───── Source document ─────
Re: Modernizing our GUC infrastructure - Mailing list pgsql-hackers

From Junwang Zhao
Subject Re: Modernizing our GUC infrastructure
Date
Msg-id CAEG8a3+Qf+iaqdtZoLqaLv7i1HYtR0ofn_6vhWDg4ciVhrJvLA@mail.gmail.com
Whole thread Raw
In response to Modernizing our GUC infrastructure  (Tom Lane <tgl@sss.pgh.pa.us>)
Responses Re: Modernizing our GUC infrastructure
List pgsql-hackers
Hi Tom,

@@ -5836,74 +5865,106 @@ build_guc_variables(void)
  }

  /*
- * Create table with 20% slack
+ * Create hash table with 20% slack
  */
  size_vars = num_vars + num_vars / 4;

Should we change 20% to 25%, I thought that might be
a typo.
───── Information shown ─────
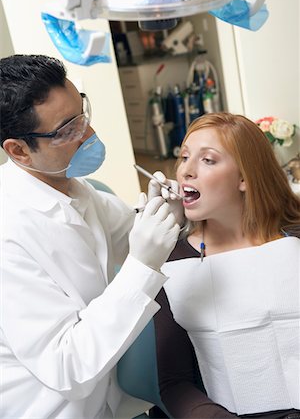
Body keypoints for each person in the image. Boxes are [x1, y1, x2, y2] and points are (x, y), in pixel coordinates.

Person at [0, 54, 181, 419]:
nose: (89, 135)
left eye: (82, 113)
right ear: (18, 150)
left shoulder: (75, 189)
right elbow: (67, 366)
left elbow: (129, 227)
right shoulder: (9, 233)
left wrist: (165, 211)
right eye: (67, 129)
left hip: (112, 402)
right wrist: (142, 265)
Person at [151, 112, 300, 418]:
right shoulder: (172, 261)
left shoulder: (295, 238)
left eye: (208, 160)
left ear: (244, 178)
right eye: (184, 157)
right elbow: (174, 383)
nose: (186, 172)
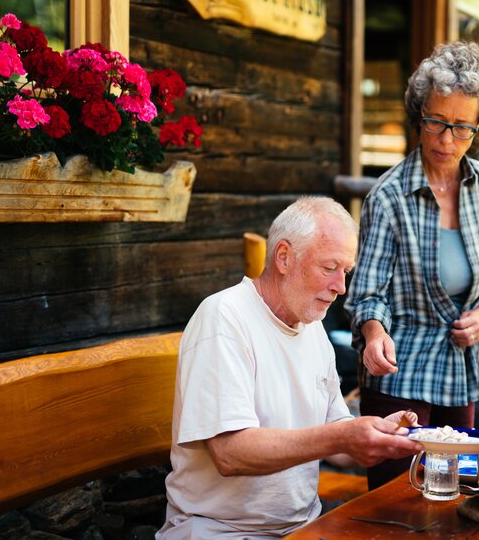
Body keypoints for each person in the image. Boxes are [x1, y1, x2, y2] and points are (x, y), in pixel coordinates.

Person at [156, 197, 422, 539]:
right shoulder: (224, 317)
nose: (341, 287)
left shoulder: (311, 326)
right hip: (222, 531)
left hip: (304, 527)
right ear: (283, 257)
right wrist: (342, 436)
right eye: (329, 268)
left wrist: (376, 436)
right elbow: (230, 453)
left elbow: (335, 434)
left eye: (346, 272)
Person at [344, 40, 479, 490]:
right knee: (393, 506)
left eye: (462, 128)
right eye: (436, 122)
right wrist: (374, 335)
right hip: (400, 377)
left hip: (459, 374)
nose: (445, 139)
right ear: (420, 113)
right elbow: (366, 292)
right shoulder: (388, 196)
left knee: (457, 498)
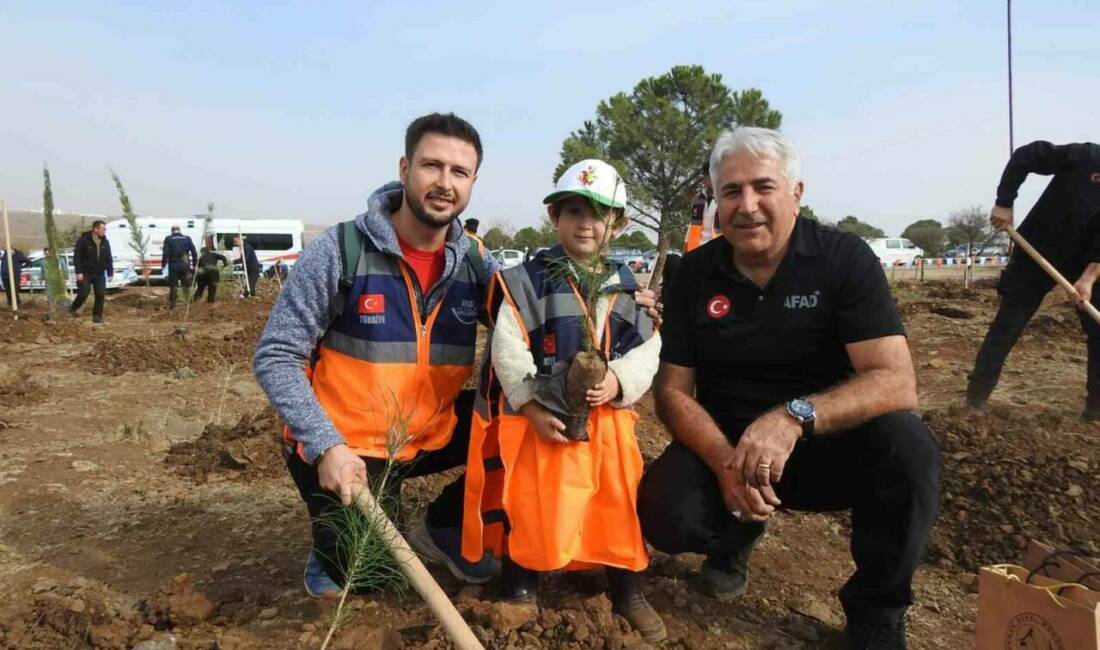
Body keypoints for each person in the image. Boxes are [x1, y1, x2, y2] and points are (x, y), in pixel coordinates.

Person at [636, 128, 941, 650]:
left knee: (909, 448)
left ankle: (877, 616)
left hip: (826, 444)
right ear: (715, 201)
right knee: (665, 514)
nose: (747, 206)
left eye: (763, 187)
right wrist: (725, 462)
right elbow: (673, 392)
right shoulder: (694, 275)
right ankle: (735, 538)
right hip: (730, 447)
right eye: (730, 192)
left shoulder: (843, 259)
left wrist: (793, 417)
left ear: (796, 192)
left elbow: (896, 381)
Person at [252, 112, 504, 598]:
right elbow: (277, 355)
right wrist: (326, 444)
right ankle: (335, 546)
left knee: (520, 430)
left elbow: (529, 316)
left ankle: (444, 527)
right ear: (405, 167)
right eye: (432, 166)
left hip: (429, 433)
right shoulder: (342, 249)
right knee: (368, 577)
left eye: (459, 173)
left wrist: (620, 311)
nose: (444, 183)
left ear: (473, 183)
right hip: (348, 445)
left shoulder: (474, 262)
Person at [461, 159, 665, 642]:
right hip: (541, 422)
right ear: (555, 217)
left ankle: (626, 587)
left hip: (608, 426)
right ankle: (521, 584)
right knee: (531, 504)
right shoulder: (526, 280)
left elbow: (650, 348)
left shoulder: (631, 288)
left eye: (599, 213)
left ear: (619, 224)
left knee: (615, 503)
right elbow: (508, 348)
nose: (586, 223)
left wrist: (618, 380)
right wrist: (530, 404)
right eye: (573, 210)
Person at [967, 141, 1100, 417]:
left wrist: (1088, 278)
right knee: (1008, 324)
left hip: (1088, 259)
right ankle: (974, 402)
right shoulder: (1086, 156)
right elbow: (1026, 155)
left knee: (1098, 332)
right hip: (1039, 249)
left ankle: (1095, 412)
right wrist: (1004, 202)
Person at [70, 220, 114, 323]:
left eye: (105, 229)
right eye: (103, 229)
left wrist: (110, 272)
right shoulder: (83, 240)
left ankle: (97, 316)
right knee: (84, 292)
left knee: (100, 294)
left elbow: (108, 258)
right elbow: (77, 257)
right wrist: (78, 271)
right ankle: (73, 309)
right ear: (96, 229)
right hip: (85, 273)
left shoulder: (105, 242)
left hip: (99, 273)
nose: (104, 231)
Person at [684, 160, 719, 253]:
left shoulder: (725, 197)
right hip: (696, 250)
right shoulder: (698, 198)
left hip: (718, 250)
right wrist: (686, 250)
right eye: (708, 176)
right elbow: (692, 227)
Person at [161, 226, 198, 309]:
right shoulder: (187, 238)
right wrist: (195, 264)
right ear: (179, 230)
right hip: (185, 265)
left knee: (173, 285)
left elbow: (165, 253)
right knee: (186, 285)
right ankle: (188, 304)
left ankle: (173, 305)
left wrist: (163, 264)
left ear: (172, 231)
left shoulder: (168, 239)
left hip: (173, 265)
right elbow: (194, 251)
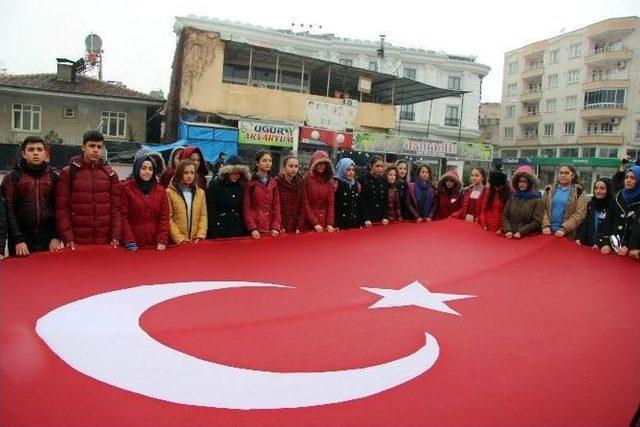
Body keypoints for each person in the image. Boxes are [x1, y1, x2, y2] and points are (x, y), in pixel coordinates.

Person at [56, 130, 121, 249]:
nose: (95, 150)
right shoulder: (68, 173)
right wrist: (68, 237)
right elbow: (62, 209)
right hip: (76, 242)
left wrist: (115, 235)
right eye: (91, 146)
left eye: (99, 147)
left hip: (105, 241)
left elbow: (116, 209)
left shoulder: (111, 175)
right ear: (83, 147)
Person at [1, 135, 63, 256]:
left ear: (45, 153)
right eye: (31, 149)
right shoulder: (12, 178)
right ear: (23, 154)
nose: (36, 153)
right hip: (21, 239)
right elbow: (9, 211)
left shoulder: (55, 177)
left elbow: (62, 208)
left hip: (49, 238)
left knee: (48, 273)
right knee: (21, 274)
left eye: (39, 150)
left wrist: (57, 236)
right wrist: (18, 239)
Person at [120, 155, 170, 251]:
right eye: (143, 168)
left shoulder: (160, 190)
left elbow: (164, 217)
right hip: (133, 245)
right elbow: (123, 217)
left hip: (156, 245)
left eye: (150, 169)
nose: (147, 172)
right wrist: (129, 240)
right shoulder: (126, 189)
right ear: (137, 169)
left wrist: (162, 240)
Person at [206, 155, 250, 239]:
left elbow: (242, 210)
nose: (236, 175)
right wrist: (214, 233)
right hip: (219, 231)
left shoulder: (241, 186)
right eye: (233, 172)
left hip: (237, 231)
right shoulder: (215, 185)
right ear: (226, 171)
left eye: (239, 173)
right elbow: (210, 211)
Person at [601, 165, 640, 256]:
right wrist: (606, 243)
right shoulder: (617, 197)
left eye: (633, 178)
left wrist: (628, 246)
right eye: (626, 177)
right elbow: (608, 220)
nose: (628, 180)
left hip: (632, 251)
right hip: (611, 247)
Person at [540, 164, 587, 239]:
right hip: (547, 232)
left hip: (566, 235)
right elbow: (541, 208)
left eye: (566, 173)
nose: (563, 175)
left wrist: (564, 229)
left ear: (573, 175)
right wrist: (545, 225)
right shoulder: (549, 190)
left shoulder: (579, 193)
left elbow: (579, 215)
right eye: (561, 173)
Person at [166, 159, 207, 244]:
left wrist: (200, 235)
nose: (189, 176)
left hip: (195, 242)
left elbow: (203, 216)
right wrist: (179, 239)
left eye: (192, 173)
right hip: (177, 243)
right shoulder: (169, 192)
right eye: (186, 173)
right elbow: (168, 218)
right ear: (179, 174)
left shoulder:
─────
» **What needs to be done**
Extend the mailing list reply about the GUC hash table comment, starting after its last sentence. The listing was taken from a separate source.

» **Written reply**
On Tue, Sep 6, 2022 at 6:28 AM Tom Lane <tgl@sss.pgh.pa.us> wrote:
>
> Attached is a patch series that attempts to modernize our GUC
> infrastructure, in particular removing the performance bottlenecks
> it has when there are lots of GUC variables.  I wrote this because
> I am starting to question the schema-variables patch [1] --- that's
> getting to be quite a large patch and I grow less and less sure
> that it's solving a problem our users want solved.  I think what
> people actually want is better support of the existing mechanism
> for ad-hoc session variables, namely abusing custom GUCs for that
> purpose.  One of the big reasons we have been resistant to formally
> supporting that is fear of the poor performance guc.c would have
> with lots of variables.  But we already have quite a lot of them:
>
> regression=# select count(*) from pg_settings;
>  count
> -------
>    353
> (1 row)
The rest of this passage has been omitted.